Role of Edtech in Education
Role of EdTech in education and in investing in education during this COVID-19 pandemic
The Education Industry, one of the largest and most significant sectors of the global economy, is undergoing a digital transformation. The Role of EdTech in Education is growing more during this pandemic. Another Role of EdTech in Education is an investment. As more efficient and engaging kinds of educational delivery channels develop, artificial intelligence, automation, and digitalization are changing norms in education.
One of the most significant consequences of COVID-19 is lost learning and its influence on children’s life prospects. The government promised an additional £1.4 billion in catch-up money last month, on top of the £1.7 billion already allocated. While the numbers are impressive, the reaction from the school community has been mixed, with spokesmen calling the news “woefully inadequate”, “dispiriting” and “a damp squib”.
These are the grumblings of school leaders who have a mountain to climb and little money to do so. Sir Kevan Collins, the government’s own “Catch Up Tsar,” quit over the proposals after leading an assessment that estimated the cash needed at £15 billion. There is also an acknowledgment that, while catch-up spending is important, it does not address the underlying structural causes for education disparities growing during the pandemic. If the projected increased budget is woefully inadequate, then creativity is required.
Investing in the adoption and strong implementation of educational technology can be a major part of the answer in a few areas.

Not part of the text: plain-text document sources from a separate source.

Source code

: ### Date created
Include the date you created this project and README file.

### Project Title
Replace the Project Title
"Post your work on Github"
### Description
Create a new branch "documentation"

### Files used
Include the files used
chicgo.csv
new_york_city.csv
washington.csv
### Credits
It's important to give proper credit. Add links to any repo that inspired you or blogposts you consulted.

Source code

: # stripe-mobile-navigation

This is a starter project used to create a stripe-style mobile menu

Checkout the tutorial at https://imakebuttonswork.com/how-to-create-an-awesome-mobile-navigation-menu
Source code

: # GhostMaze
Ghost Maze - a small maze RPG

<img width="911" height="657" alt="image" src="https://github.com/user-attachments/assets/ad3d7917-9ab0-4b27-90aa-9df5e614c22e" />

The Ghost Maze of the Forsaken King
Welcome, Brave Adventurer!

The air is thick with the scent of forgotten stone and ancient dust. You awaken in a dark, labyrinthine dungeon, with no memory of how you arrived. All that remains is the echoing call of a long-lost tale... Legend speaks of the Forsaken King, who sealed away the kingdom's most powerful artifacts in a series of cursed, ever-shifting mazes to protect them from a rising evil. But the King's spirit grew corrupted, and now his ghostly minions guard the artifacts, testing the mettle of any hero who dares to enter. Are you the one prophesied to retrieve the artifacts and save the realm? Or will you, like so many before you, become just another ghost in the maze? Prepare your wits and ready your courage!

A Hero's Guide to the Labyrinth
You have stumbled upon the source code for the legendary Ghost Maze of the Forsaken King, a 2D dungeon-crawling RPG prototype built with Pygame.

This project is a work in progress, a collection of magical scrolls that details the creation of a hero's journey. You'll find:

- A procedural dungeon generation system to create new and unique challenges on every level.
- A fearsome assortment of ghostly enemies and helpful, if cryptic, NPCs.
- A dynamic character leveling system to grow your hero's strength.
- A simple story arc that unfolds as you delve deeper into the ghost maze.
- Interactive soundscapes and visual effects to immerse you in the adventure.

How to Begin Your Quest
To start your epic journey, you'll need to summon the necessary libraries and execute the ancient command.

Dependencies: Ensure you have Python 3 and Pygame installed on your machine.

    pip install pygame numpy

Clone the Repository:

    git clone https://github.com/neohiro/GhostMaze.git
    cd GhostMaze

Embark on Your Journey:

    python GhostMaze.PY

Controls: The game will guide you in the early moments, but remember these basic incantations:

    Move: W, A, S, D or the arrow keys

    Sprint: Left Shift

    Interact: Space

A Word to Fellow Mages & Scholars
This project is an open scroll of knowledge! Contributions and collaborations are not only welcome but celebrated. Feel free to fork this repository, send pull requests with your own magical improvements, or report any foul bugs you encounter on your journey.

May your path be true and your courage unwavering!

- Increasing productivity:
To begin, schools should invest in systems that allow instructors to devote more time to teaching. Teachers spend less than half of their time in the classroom, according to a pre-pandemic study by Ofsted of 2,000 school and college employees, with administrative chores taking up the majority of the remaining time. Dealing with a pandemic has just added to the difficulty. Using ‘Software for Digitization’ of essential procedures may offer instructors more time in the classroom, increase collaboration, and make inspection and parent conference preparation considerably more efficient. Critical information, such as on achievement or child protection, ceases sliding through the cracks, and the ROI from the time savings is clear: it’s a win-win-win situation. For this reason, users of systems like CPOMS, a security software supplier, are ardent supporters.
- Specific interventions:
Second, schools may make more focused interventions with the help of technology. Century, for example, is a clever company that is integrating AI into the classroom (at an affordable price point). Using AI for personalization can help teachers discover knowledge gaps that are proving difficult to bridge for specific students, which is especially beneficial for those in catch-up mode. But, in tomorrow’s world, this does not have to be the case. Moving to more contemporary administration software with robust reporting capabilities – for example, for Special Educational Needs and Disability (SEND) provision or achievement monitoring – makes data patterns much more obvious. When you can identify which cohorts of kids have been the most badly affected by the pandemic, it’s simpler to deploy resources.
- Digital Learning:
Finally, schools must keep pushing forward with their digital learning techniques. Of course, this will necessitate a long-term hardware strategy, but reallocating funding to high-quality digital content is also critical and may be accomplished more rapidly. If student involvement is important to learning, then investing in quality will pay off in the long run, allowing students to catch up more rapidly. It’s also a chance to reconsider how the curriculum should be approached, such as by including more short video parts for the TikTok generation. Teachers should also be encouraged to include digital learning classroom techniques into their Continuing Professional Development (CPD) strategy. As a positive outcome of the crisis, it would be wonderful to see a faster acceptance of digital learning and the development of digital pedagogy. If student involvement is important to learning, then investing in quality will pay off in the long run, allowing students to catch up more rapidly.
There are currently no indications that the government intends to reconsider its decision on catch-up financing. Regrettably, this is likely to remain the case, at least until the pandemic’s influence on exam scores begins to show up. Our kids, on the other hand, have no time to waste, and school leaders are not the kind to do so. The technology is critical in bridging the gap and increased use will improve our educational system in the long run.